Deepseek has unveiled a new visual encoder capable of reorganizing image information based on semantic meaning, rather than processing it in a strict top-down, left-to-right sequence.

Conventional vision-language models segment images into patches and process them in a fixed order, typically starting from the top-left corner and moving towards the bottom-right. According to Deepseek researchers, this approach does not align with how human vision actually works. Our eyes flexibly follow patterns based on content. For instance, when tracing a spiral, we do not jump across the image line by line. Instead, we follow the shape.

Deepseek OCR 2 aims to emulate this behavior. The new DeepEncoder V2 first processes visual tokens based on their content, rearranging them contextually, before a language model interprets the resulting sequence. The underlying idea is that this two-stage processing workflow enables a more genuine comprehension of two-dimensional image content.

Language Model Replaces Traditional Visual Encoder

At the core of DeepEncoder V2 is the replacement of a typical CLIP component with a compact language model architecture based on Alibaba's Qwen2 0.5B. The researchers introduced what they term causal flow tokens. These are learnable query tokens that can be attached to visual tokens and have access to all image information as well as previous queries.

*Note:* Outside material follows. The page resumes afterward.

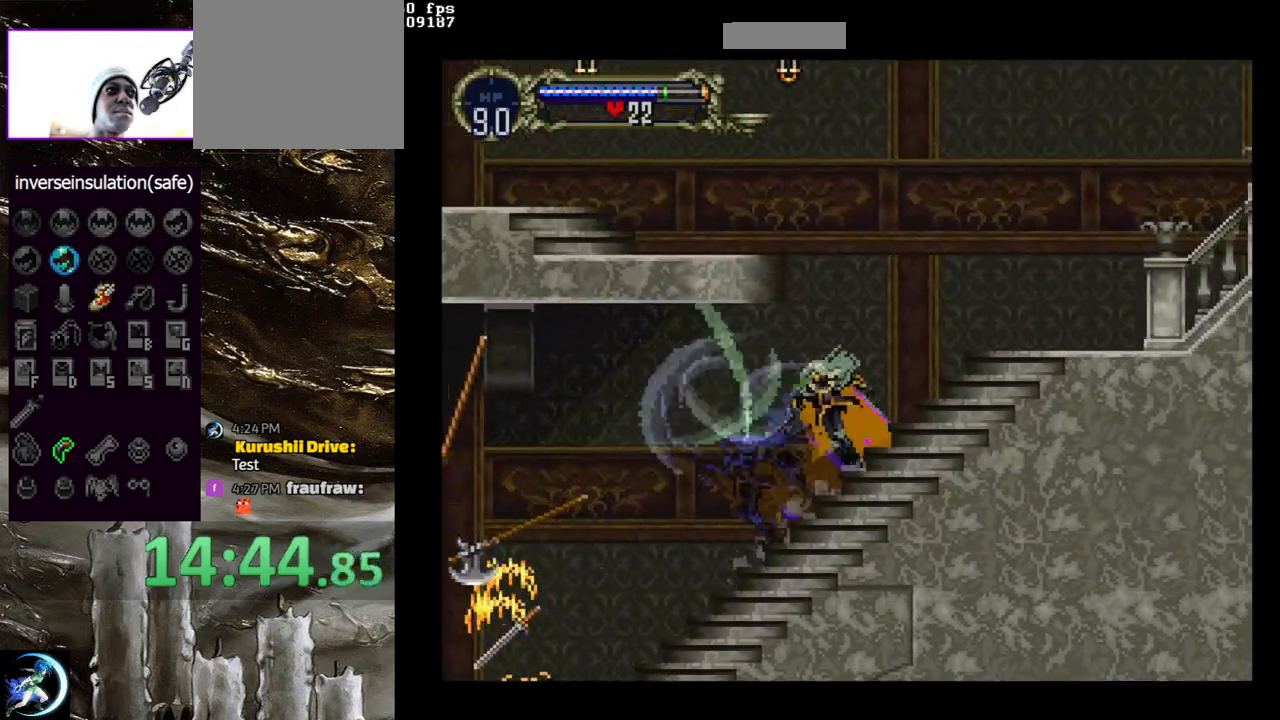
{"buttons": ["CIRCLE"], "left_stick": "center", "right_stick": "center", "events": [[17, "CIRCLE", "down"], [50, "TRIANGLE", "down"], [133, "TRIANGLE", "up"], [150, "CIRCLE", "up"], [200, "CIRCLE", "down"], [233, "TRIANGLE", "down"], [317, "TRIANGLE", "up"], [350, "CIRCLE", "up"], [383, "CIRCLE", "down"], [417, "TRIANGLE", "down"], [483, "TRIANGLE", "up"]]}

The paper describes this as forming a two-phase process. First, the encoder reorganizes visual information based on content. Then, a downstream LLM decoder performs reasoning on the now-ordered sequence. Only the rearranged causal flow tokens are passed to the decoder, not the original visual tokens.

Fewer Tokens, Better Performance

Deepseek OCR 2 uses between 256 and 1120 visual tokens per image, depending on the content. Comparable models often require over 6000 or 7000 tokens. On the OmniDocBench v1.5 benchmark, which encompasses 1355 pages across nine categories, the model achieved an overall score of 91.09%, the researchers reported.

This represents an improvement of 3.73 percentage points over its predecessor, Deepseek OCR. Gains were particularly notable in correctly identifying reading order. In document parsing tasks, Deepseek OCR 2 also outperformed Gemini 3 Pro under a similar token budget.

Performance improved in practical metrics as well. The repetition rate, which measures how often the model gets stuck in loops of redundant text, decreased. When serving as the OCR backend for Deepseek's language models, this rate dropped from 6.25% to 4.17%. For batch processing of PDFs used as training data, the rate fell from 3.69% to 2.88%.

However, the model does have some weaknesses. For example, its performance on newspapers is worse than the previous version. The researchers cite two factors: the lower token limit may pose issues for newspaper pages dense with text, and the training data contained only 250,000 newspaper pages, which is insufficient material for this category.

A Step Towards Unified Multimodal Processing

The researchers view DeepEncoder V2 as progress towards standardized multimodal processing. In the future, encoder architectures might evolve to process text, speech, and images using the same fundamental framework, only adapting the query tokens based on the modality. The paper suggests this approach holds promise for ultimately achieving true understanding of two-dimensional content.

The code and model weights are publicly available on GitHub and Hugging Face.

Deepseek had just released the first-generation Deepseek OCR in October of last year. That system processes text documents as images and reduces memory requirements by a factor of ten. Consequently, language models can retain significantly more context, which is beneficial for long chat histories or large document volumes. According to Deepseek, the system can process up to 33 million pages daily, making it particularly suitable for generating large training datasets.